In this week’s Hola Papi!, the advice column by writer, Twitterer, and prolific Grindr user John Paul Brammer, writes in with a dilemma: he has a new love that’s going incredibly well, but has received a job offer to move far away.
And now doesn’t know which to choose: love or career? So what should our dear, dear reader do? Well, JP has some thots/thoughts.
If you want his advice, just email him at [email protected] with your question. Just be sure to include SPECIFICS, and don’t forget to start out your letter with Hola Papi!
I’ve lived in the Midwest for the past 8 years. Recently, I received an offer to take a new position in SF. It would be a good opportunity, but it’s an exciting and scary transition to imagine for a variety of reasons. I feel pretty comfortable and happy in my current city.
Naturally, I am struggling with the guy I am dating. Our relationship is only two months old (let the eye rolling begin!), but it’s filled with the uniqueness, excitement, and caring that makes me feel hesitant accepting this new job. We agree that this timing sucks, but we also agree that it feels too early to start planning around each other when it comes to stuff like this.

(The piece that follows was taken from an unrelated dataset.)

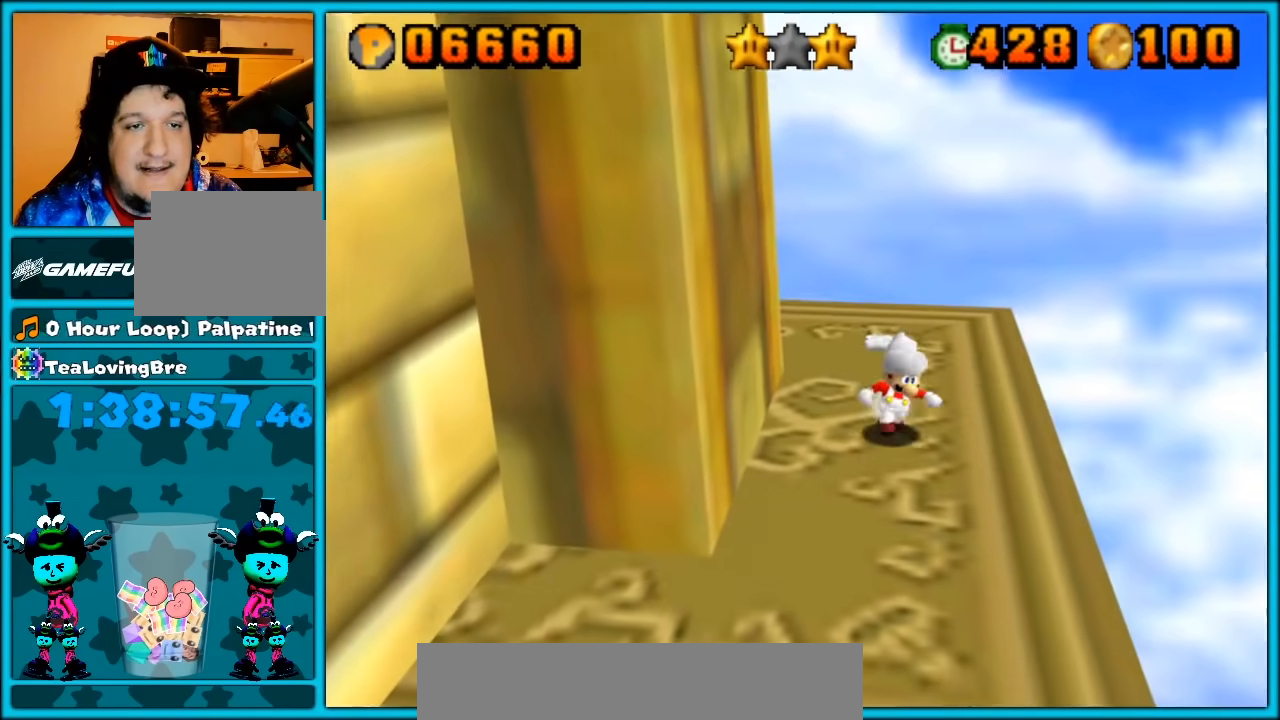
{"buttons": [], "left_stick": "up", "button_events": []}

If he weren’t in the picture, I think I would end up moving. But, I can’t shake the hesitation and I don’t feel confident in my ability to make this decision. How do I evaluate this situation, and the gains and losses, real or imagined that come with it?
Stuck in Missouri
Wow, a letter from the exotic Midwest! As an Oklahoma boy myself, it’s always great when I can share an overly friendly handshake and chew the fat with my sisters in flyover country. How are you? How are your folks? Just pretend I said a bunch of other midwestern pleasantries, please. I’m too tired to think of more. I don’t know. Y’all’d’ve.
Anyway, isn’t it bizarre, Missouri, how these wonderful men tend to come out of the woodwork right before we’re about to move away?
I can’t tell you how many times it’s happened to me or to one of my friends. As we stand on the precipice of making a huge leap in our lives, the man we’ve been looking for all along suddenly grabs us by the leg and says, “WAIT!” and “I’ve been living, like, two streets down from you this whole time. Sorry.”
It’s uncanny, really a little too uncanny. So uncanny that it nearly wraps all the way around the can and becomes canny.
Yes, I’m insinuating that perhaps your budding relationship with this guy seems that much better because you both know it’s probably temporary. It’s sort of like how your bed becomes super comfortable right when you have to get up, or how the show gets that much better when you know you’re running out of episodes.
I don’t mean to take away from how he makes you feel or how wonderful he probably is. I can’t really speak to that. I’ve never met him. I’ve never met you, either. I, Papi, am an abstract entity on the Internet and as such have no true corporeal form.
But for all I know, he could be someone really special. He could be someone who makes you feel something you’ve never felt before. You might have really, truly clicked, and you might be thinking, “Wow, where has this been all my life?
Which is why, Missouri, I believe you asked the right question. You didn’t ask me to tell you whether or not you should take the plunge and move to San Francisco, leaving this man behind like something out of a beautiful yet somewhat indulgent vignette in a gay short story collection. You asked: How do I evaluate this situation before I make my decision?
First, Missouri, you have to accept that your decision, either way, will be based on a major “what if.” There is a future waiting for you in San Francisco, and a future waiting for you with this man. You have no guarantee how either will turn out, and so whatever you ultimately choose will be a gamble.
But if it helps, I do want to point something out. I noticed you used the word “stuck” in your letter. Missouri is a lovely place with many lovely people who call it home. But we can feel stuck anywhere, and if that’s how you’re feeling right now in Missouri, then that’s a pretty heavy stone to place on the scale when you’re weighing out your two futures.
Because, dear Missouri, feeling stuck is fertile ground for resentment. It seems to me, based on the way the situation has been presented, there is one option that says “move forward,” and one option that says “stay.” It would be different if both of them were kinetic in some way, if being with this guy was its own “forward.”
But from what I’ve read, it isn’t. It’s a “stay.” You said yourself that if it weren’t for this guy, you would move to San Fran. That’s a lot of pressure to put on a fledgling relationship.
That means if you choose to stay, you’ll have to POOF San Francisco out of your mind entirely and not let it impact your daily life with this guy.
On the other hand, if you choose to go, I don’t think you have to POOF this guy away. It sounds like you’re both emotionally mature. The fact that you mutually arrived at the conclusion that it’s too early to be planning your lives around each other tells me as such.
Because, well, yes. It’s too early to be planning huge life decisions around each other. The timing does suck. It almost always does. But you know what doesn’t suck? THE WEATHER IN SAN FRANCISCO. Seriously, a light jacket will see you through every season. So lovely. So brisk.
Do me a favor and add that to the San Fran side of the scale as well.